Hacker News new | ask | show | jobs
by taylorlafrinere 3318 days ago
Most of that 300GB isn't text. There are test assets, images, videos, built binaries, vhd's, etc. Also, I should be clear that that 300GB is just at tip (no history). We can debate about whether or not those things should be checked into the repo but they are there now.
2 comments

How did you go about creating the central repo and how long did it take? A 2Gb at tip svn repo with 100k commits is taking me many days and each odd failure typically has me restart the process after filtering out some obscure part of the tree.

Edit: read in another comment that you dropped the history.

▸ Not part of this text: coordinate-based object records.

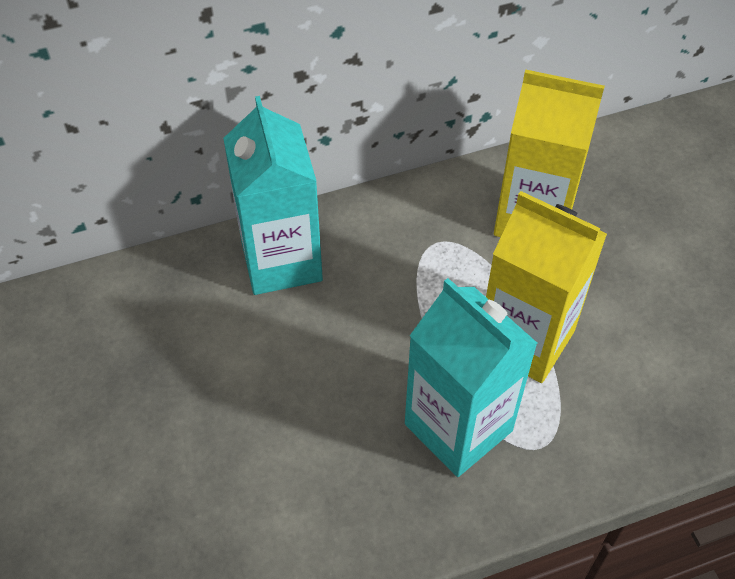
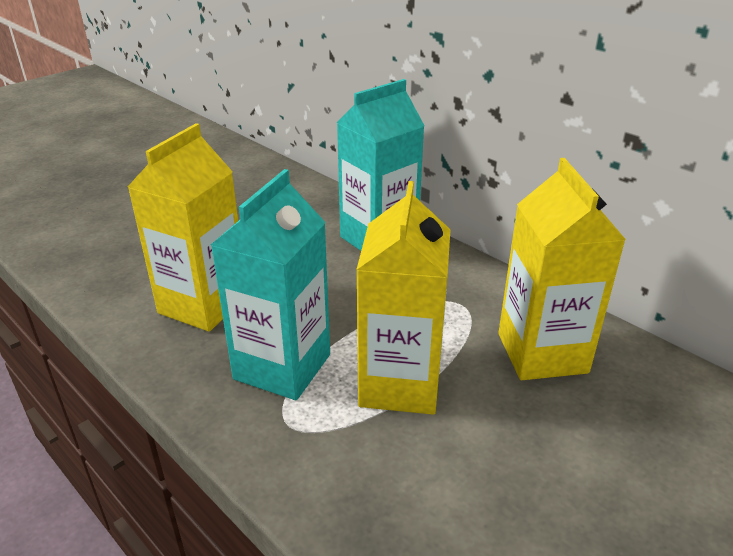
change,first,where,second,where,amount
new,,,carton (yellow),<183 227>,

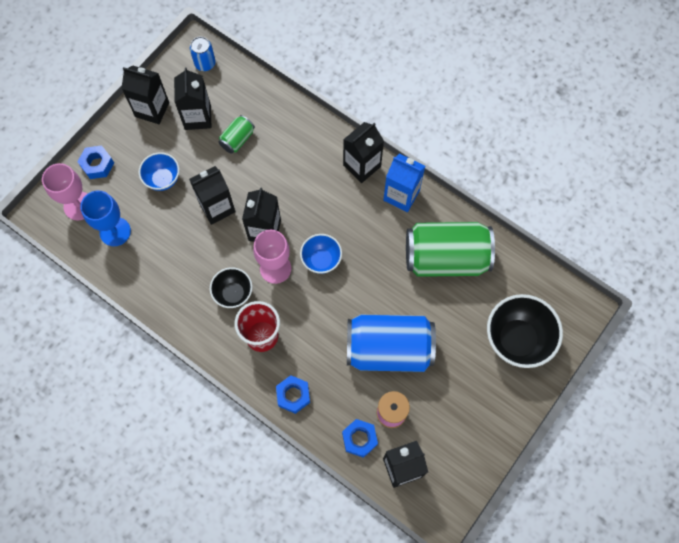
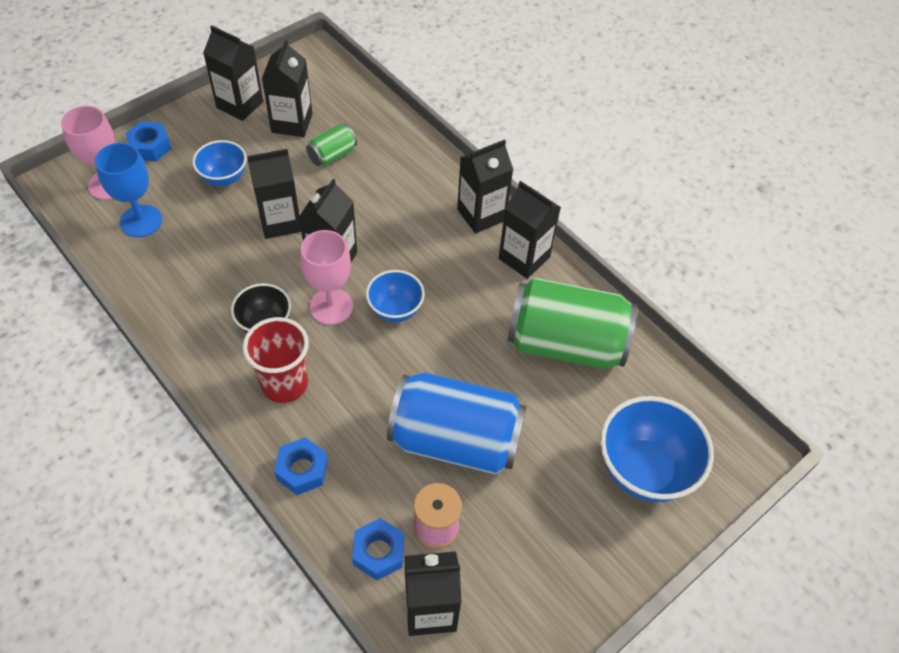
change,first,where,second,where,amount
gone,can (blue),<203 54>,,,
repainted,carton (blue),<404 182>,carton (black),<530 230>,
repainted,bowl (black),<525 331>,bowl (blue),<657 449>,

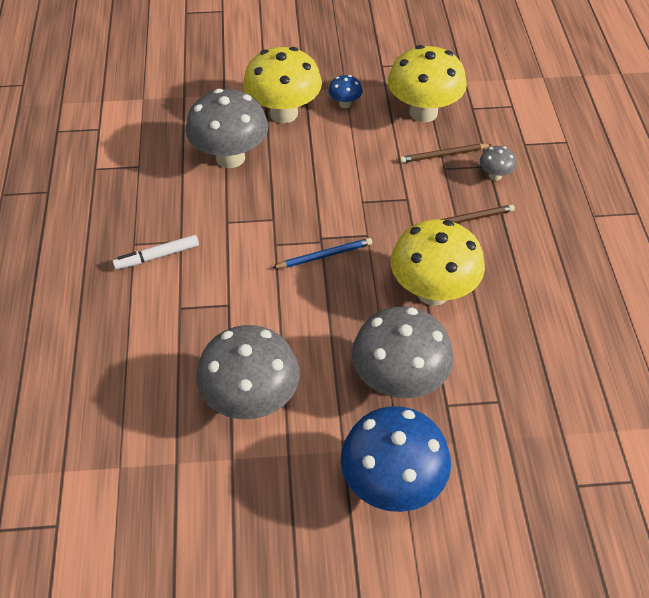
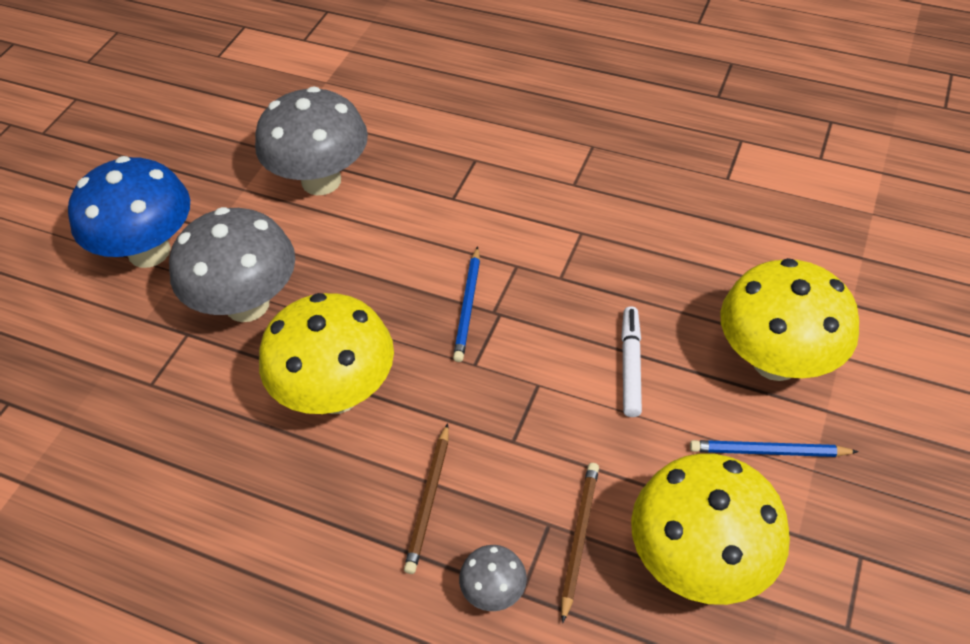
change,first,where,second,where,amount
swapped,mushroom (blue),<346 91>,pencil (blue),<774 448>,
gone,mushroom (grey),<227 128>,,,
shifted,marker (white),<156 252>,,<631 361>,

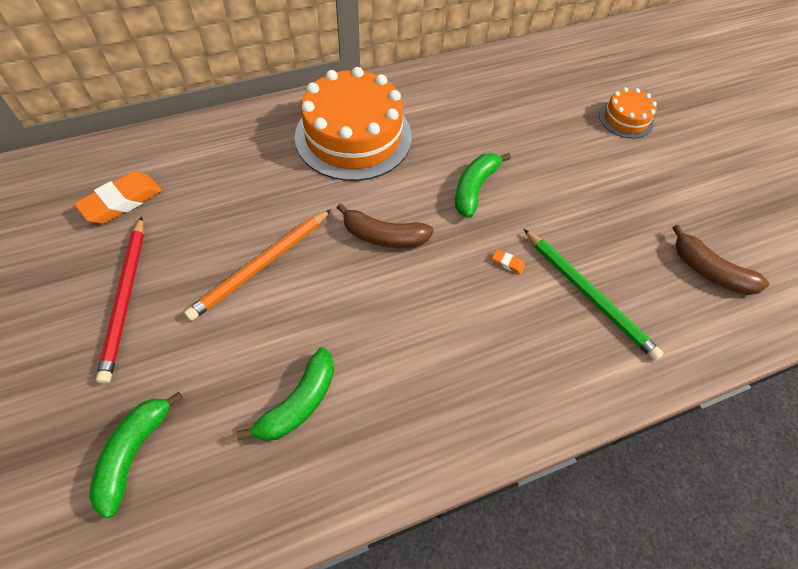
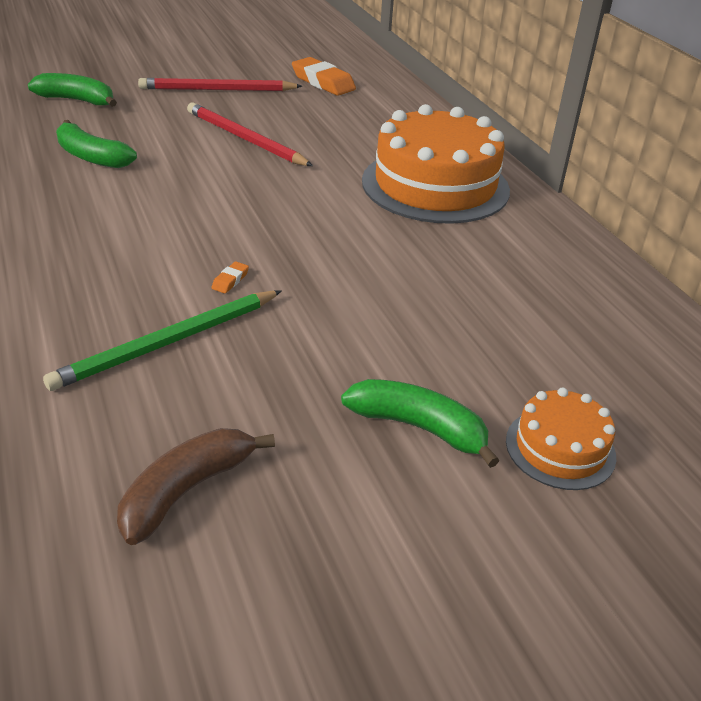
change,first,where,second,where,amount
shifted,banana (green),<483 185>,,<420 423>,
gone,banana (brown),<385 225>,,,
repainted,pencil (orange),<257 265>,pencil (red),<250 134>,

Understandable, but can appreciate how that would add to friction (devs having to look through two different histories).

The Windows team developed a tool called "GitTrain" that knew how to:

- migrate the tip of a branch to Git (yes, the 300GB number is the tips of all the interesting branches, not the history)

- keep a Git branch and a SD branch in sync for a while

- be re-run over each of the 400+ branches they care about

But they went through some of the same trial-and-error process that you're describing.

Whoa. 300GB with a shallow clone?! What size does the whole repo use on the server side?
The pack file size for a full clone is 187GB. The 300GB is the working directory. We did not import the history of the code base, so the current repo only has about 5 months of history. As others have called out, there are a lot of assets in the repo that don't compress.
Why only 5 months? Will more of the history be added to the git repository eventually?
No, we'll keep the SD servers around for a while for servicing older products. We also have a "breadcrumbing" system that lets an engineer follow a file's history back from Git to the old system.
Was importing the complete history tried during the development? This is very interesting. The git history will grow at break-neck speed and will reach similar size soon enough. Is this to delay the inevitable tech wrangling for dealing with terabyte histories or were there issues with the import/sync?

Or maybe it was just the initial repo setup used for alpha testing that got promoted to production :)